AnyGPT: Unified Multimodal LLM with Discrete Sequence Modeling(junzhan2000.github.io)
junzhan2000.github.io
AnyGPT: Unified Multimodal LLM with Discrete Sequence Modeling
https://junzhan2000.github.io/AnyGPT.github.io/
20 comments
We're clearly heading towards a "Generalist Multimodal Large Language Model" that autonomously selects the appropriate specialized LLM for any given task, rather than requiring us to switch between multiple LLMs. The combination of a mixture of experts approach and multimodality appears to be the way forward. Very excited for the future.
TFA is the exact opposite of that though? It's a single model that acts on a single representation, which is derived from (and mapped back to) different input (output) modalities.
Apparently used in GPT-4 and coming in Gemini 1.5.
I don't think it's accurate to call them language models anymore actually. Large Multimodal Model?
As long as the underlying representation is a sequence of (embeddings of) tokens , and the training depends on next-token prediction, they should still be called language models. The 'language' part of 'language models' is about the architecture, not the modalit(y/ies).
Is it a "language" model though, if you have a multimodal autoencoder that converts input into concept tokens, and you do sequence extension in concept space?
Unambiguously, yes.
To elaborate a bit, that's effectively what happens in a natural-language-only LLM. Text tokens are immediately mapped to wide embeddings, which are processed by a transformer, producing another embedding, which is decoded back to a discrete token. To a first approximation, unified multimodal models substitute f: text -> [embedding] with g: image -> [embedding,] and act on a sequence like [*f(t), *g(i), ...]. So... the multimodal model maps text/image parts to wide embeddings, which are processed by a transformer producing another embedding, which is decoded back to a discrete text/image part. Which sounds somewhat similar to the former :).

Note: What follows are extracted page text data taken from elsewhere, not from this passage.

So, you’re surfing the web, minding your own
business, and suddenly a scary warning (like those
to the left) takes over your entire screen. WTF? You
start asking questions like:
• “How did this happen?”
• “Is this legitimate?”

Of course the function g is a bit more complicated, and decoding takes more work, but the underlying machinery is unchanged. The ability to handle multi-modal inputs/outputs uniformly is exactly what's so exciting about work like this!
To elaborate a bit, that's effectively what happens in a natural-language-only LLM. Text tokens are immediately mapped to wide embeddings, which are processed by a transformer, producing another embedding, which is decoded back to a discrete token. To a first approximation, unified multimodal models substitute f: text -> [embedding] with g: image -> [embedding,] and act on a sequence like [*f(t), *g(i), ...]. So... the multimodal model maps text/image parts to wide embeddings, which are processed by a transformer producing another embedding, which is decoded back to a discrete text/image part. Which sounds somewhat similar to the former :).
Of course the function g is a bit more complicated, and decoding takes more work, but the underlying machinery is unchanged. The ability to handle multi-modal inputs/outputs uniformly is exactly what's so exciting about work like this!
You're right, that calling them language model is no longer accurate. But "Language Model" has a precise signification (which is that it tries to create a perfect representation of the language). Saying "multimodal model", you're not really saying what does it try to represent. "World Model" or "Human Model" would be more accurate at this point
World model sounds too much of physics than it deserves imho. If you want to name it after what's being modeled (which it doesn't need to be, it could also be named after the methods used eg), why not just call it something like general token model?
What they model is meaning. I'd call them "semantic models".
"Large Observation Model" has a nice ring to it
I’m fond of Large Sequence Model, which I’ve seen used a bit recently. If your data can be defined as a sequence of unique symbols, actions, letters, tokens, patches, whatever - a transformer is a great way to model it.
I'm partial to Large World Model (LWM).
Large Sequence Model (LSM) is OK too.
Large Sequence Model (LSM) is OK too.
Are there any MoE multimodal approaches?
Say I am between sophomore and junior, what's the best way to bootstrap from calc+linalg+stat to being able to competently configure and piece these components together into something like this? Any good lecturers or courses?
What's with the dummy github page? Anyway. This feels like the right step forward. Just like OpenAI, i have near religious faith in the transformers architecture. The question is how these modalities can work together better.
I feel like this type of capability or architecture might be the future of interactive agents. The quality of the voices leaves a little to be desired, but otherwise it seems very powerful.
Given how quickly we've been churning through sota architectures in the last decade or so, I'd not bet on anything we currently have being "the future"
The key takeaway for me:
Whether data is continuous or discrete, no matter its modality (text, video, music, etc.), we now have an array of proven methods for representing it with discrete tokens, enabling us to use existing sequence modeling architectures (Transformers, linear RNNs).
We live in interesting times!
Whether data is continuous or discrete, no matter its modality (text, video, music, etc.), we now have an array of proven methods for representing it with discrete tokens, enabling us to use existing sequence modeling architectures (Transformers, linear RNNs).
We live in interesting times!
Totally agree. Another takeaway is that data from different modality has some shared intrinisity, so one can be mapped to another.